I have new plans to help a good friend finally earn her GED. I have three interviews this week for a possible online gig.
I have plans to figure out some bike repair with the help of online tutorials this weekend. I also need to figure out how to get my printer to work.
I realized that this year is the first since 2012 that I haven’t had any of my writing published. But then I remembered that I was selected to be a contributing blogger for a new website, although its launch has been pushed back into early next year. For several months, I have been writing weekly blog entries for their site. I’ve decided to keep contributing for now, and reassess in the new year.
My mom came to visit for 10 days, she was in town for a conference for part of her visit while I worked during part of her visit. We had one of our best visits ever. We talked and listened to each other. We shared meals and just spent time in each other’s company. We visited our favorite restaurants and made breakfast on lazy cozy mornings. We lingered over coffee and curled up at the end of the day to tell each other of our adventures. It’s nice to find that we choose each other’s company and revel in the joy of it, and not sink into the obligation of it.
My new friend visited yesterday. We talked and dreamed and shared. We are learning about each other and opening up to each other, finding our way slowly.

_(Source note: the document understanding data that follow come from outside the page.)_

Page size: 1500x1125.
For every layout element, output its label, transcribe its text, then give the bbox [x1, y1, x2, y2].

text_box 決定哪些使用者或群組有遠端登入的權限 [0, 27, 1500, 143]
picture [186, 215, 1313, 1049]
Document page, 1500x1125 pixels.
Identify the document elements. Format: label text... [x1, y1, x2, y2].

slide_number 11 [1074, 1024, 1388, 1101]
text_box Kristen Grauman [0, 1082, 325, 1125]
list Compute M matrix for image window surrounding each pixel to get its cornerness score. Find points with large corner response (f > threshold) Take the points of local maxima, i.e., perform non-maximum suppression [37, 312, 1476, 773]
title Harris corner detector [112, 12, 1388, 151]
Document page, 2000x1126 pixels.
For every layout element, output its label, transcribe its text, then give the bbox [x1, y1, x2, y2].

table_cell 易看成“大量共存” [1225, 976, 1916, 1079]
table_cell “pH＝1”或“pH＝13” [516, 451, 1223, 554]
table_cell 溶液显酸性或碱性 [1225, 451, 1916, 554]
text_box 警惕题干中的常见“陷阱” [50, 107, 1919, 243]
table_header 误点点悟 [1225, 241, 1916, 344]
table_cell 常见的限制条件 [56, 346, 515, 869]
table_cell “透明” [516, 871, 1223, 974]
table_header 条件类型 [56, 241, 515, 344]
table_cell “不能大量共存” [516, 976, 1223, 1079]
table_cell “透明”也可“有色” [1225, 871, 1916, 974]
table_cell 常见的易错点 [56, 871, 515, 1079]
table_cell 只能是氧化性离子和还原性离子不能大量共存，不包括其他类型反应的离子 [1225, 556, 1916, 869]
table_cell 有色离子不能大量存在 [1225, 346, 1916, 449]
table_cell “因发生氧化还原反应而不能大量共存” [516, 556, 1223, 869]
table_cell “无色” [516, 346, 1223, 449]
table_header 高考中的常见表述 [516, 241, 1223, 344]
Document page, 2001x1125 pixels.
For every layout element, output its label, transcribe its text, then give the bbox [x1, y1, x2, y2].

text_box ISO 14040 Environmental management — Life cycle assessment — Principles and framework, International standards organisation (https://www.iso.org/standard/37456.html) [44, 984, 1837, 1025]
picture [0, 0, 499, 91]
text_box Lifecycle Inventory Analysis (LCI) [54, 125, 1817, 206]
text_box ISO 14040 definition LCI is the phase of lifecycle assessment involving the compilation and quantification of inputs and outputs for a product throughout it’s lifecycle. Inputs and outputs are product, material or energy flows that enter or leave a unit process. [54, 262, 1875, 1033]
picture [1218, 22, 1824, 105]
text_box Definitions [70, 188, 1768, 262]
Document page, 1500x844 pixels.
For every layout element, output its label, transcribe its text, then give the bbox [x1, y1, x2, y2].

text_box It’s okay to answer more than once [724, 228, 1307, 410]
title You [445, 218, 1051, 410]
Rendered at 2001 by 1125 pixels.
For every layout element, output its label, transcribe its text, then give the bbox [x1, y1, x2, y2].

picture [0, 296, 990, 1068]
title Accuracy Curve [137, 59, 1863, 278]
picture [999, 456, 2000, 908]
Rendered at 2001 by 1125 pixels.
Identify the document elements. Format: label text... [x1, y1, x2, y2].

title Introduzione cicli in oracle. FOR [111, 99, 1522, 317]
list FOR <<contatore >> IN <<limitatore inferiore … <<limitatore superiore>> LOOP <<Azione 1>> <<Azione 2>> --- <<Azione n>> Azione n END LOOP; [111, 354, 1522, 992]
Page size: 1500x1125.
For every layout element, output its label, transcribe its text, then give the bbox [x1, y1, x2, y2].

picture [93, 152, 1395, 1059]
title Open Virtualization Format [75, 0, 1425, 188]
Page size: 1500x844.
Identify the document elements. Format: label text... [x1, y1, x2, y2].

All of the above is to say I am learning to grow and learn with change. There are steps forward and steps back. There is kicking up the dust and finding new energy. It means keeping and holding boundaries, and stating intentions. It means letting go of expectation and finding space for myself and others. It means letting others in and making space for others (and myself) to leave. It means picking up the pieces and starting again or deciding to let some things go dormant for a while. It means not caring what others think and listening to myself and knowing when my internal voice is true, or when it’s just the distracting chatter of being afraid. It means holding hands and also walking alone. It means speaking up and also letting in silence and space. It means finding forgiveness and making a new way. It means being okay with the good and the bad, and just being.